— Task requirements —
Recast every line of the listing below as a numbered list, leaving out any blank lines.

— Study material —
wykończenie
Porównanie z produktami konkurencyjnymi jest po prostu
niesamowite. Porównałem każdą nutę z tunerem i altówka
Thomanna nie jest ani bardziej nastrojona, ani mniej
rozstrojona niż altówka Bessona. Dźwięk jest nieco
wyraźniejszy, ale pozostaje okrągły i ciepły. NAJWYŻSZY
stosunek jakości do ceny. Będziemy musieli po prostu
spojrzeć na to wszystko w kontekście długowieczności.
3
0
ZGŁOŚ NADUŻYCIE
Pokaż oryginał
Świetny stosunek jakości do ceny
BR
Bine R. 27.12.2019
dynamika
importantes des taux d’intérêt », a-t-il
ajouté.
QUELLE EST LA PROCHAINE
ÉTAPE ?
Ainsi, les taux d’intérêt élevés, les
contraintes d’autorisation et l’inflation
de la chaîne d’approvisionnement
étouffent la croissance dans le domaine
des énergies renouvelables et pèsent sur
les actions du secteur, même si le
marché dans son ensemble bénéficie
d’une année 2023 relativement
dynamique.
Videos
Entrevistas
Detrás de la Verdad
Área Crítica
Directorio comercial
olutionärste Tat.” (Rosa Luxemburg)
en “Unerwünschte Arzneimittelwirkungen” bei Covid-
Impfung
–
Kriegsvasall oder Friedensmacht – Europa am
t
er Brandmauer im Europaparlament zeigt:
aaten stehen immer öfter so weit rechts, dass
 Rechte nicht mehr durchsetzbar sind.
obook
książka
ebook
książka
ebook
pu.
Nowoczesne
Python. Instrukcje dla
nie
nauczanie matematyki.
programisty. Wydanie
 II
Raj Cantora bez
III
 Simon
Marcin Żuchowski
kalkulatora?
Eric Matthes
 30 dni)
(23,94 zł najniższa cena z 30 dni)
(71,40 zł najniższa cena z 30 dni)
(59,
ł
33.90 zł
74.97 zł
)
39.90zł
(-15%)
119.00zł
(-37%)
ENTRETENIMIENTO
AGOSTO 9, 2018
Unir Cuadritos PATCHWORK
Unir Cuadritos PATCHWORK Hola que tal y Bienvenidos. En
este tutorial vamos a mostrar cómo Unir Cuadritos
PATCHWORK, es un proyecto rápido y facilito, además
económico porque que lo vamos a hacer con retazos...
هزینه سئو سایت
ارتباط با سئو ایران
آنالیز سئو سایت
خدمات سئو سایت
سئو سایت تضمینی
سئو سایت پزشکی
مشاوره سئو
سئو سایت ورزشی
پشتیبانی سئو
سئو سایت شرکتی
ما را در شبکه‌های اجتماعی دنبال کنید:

— Answer below —
1. wykończenie
2. Porównanie z produktami konkurencyjnymi jest po prostu
3. niesamowite. Porównałem każdą nutę z tunerem i altówka
4. Thomanna nie jest ani bardziej nastrojona, ani mniej
5. rozstrojona niż altówka Bessona. Dźwięk jest nieco
6. wyraźniejszy, ale pozostaje okrągły i ciepły. NAJWYŻSZY
7. stosunek jakości do ceny. Będziemy musieli po prostu
8. spojrzeć na to wszystko w kontekście długowieczności.
9. 3
10. 0
11. ZGŁOŚ NADUŻYCIE
12. Pokaż oryginał
13. Świetny stosunek jakości do ceny
14. BR
15. Bine R. 27.12.2019
16. dynamika
17. importantes des taux d’intérêt », a-t-il
18. ajouté.
19. QUELLE EST LA PROCHAINE
20. ÉTAPE ?
21. Ainsi, les taux d’intérêt élevés, les
22. contraintes d’autorisation et l’inflation
23. de la chaîne d’approvisionnement
24. étouffent la croissance dans le domaine
25. des énergies renouvelables et pèsent sur
26. les actions du secteur, même si le
27. marché dans son ensemble bénéficie
28. d’une année 2023 relativement
29. dynamique.
30. Videos
31. Entrevistas
32. Detrás de la Verdad
33. Área Crítica
34. Directorio comercial
35. olutionärste Tat.” (Rosa Luxemburg)
36. en “Unerwünschte Arzneimittelwirkungen” bei Covid-
37. Impfung
38. –
39. Kriegsvasall oder Friedensmacht – Europa am
40. t
41. er Brandmauer im Europaparlament zeigt:
42. aaten stehen immer öfter so weit rechts, dass
43.  Rechte nicht mehr durchsetzbar sind.
44. obook
45. książka
46. ebook
47. książka
48. ebook
49. pu.
50. Nowoczesne
51. Python. Instrukcje dla
52. nie
53. nauczanie matematyki.
54. programisty. Wydanie
55.  II
56. Raj Cantora bez
57. III
58.  Simon
59. Marcin Żuchowski
60. kalkulatora?
61. Eric Matthes
62.  30 dni)
63. (23,94 zł najniższa cena z 30 dni)
64. (71,40 zł najniższa cena z 30 dni)
65. (59,
66. ł
67. 33.90 zł
68. 74.97 zł
69. )
70. 39.90zł
71. (-15%)
72. 119.00zł
73. (-37%)
74. ENTRETENIMIENTO
75. AGOSTO 9, 2018
76. Unir Cuadritos PATCHWORK
77. Unir Cuadritos PATCHWORK Hola que tal y Bienvenidos. En
78. este tutorial vamos a mostrar cómo Unir Cuadritos
79. PATCHWORK, es un proyecto rápido y facilito, además
80. económico porque que lo vamos a hacer con retazos...
81. هزینه سئو سایت
82. ارتباط با سئو ایران
83. آنالیز سئو سایت
84. خدمات سئو سایت
85. سئو سایت تضمینی
86. سئو سایت پزشکی
87. مشاوره سئو
88. سئو سایت ورزشی
89. پشتیبانی سئو
90. سئو سایت شرکتی
91. ما را در شبکه‌های اجتماعی دنبال کنید:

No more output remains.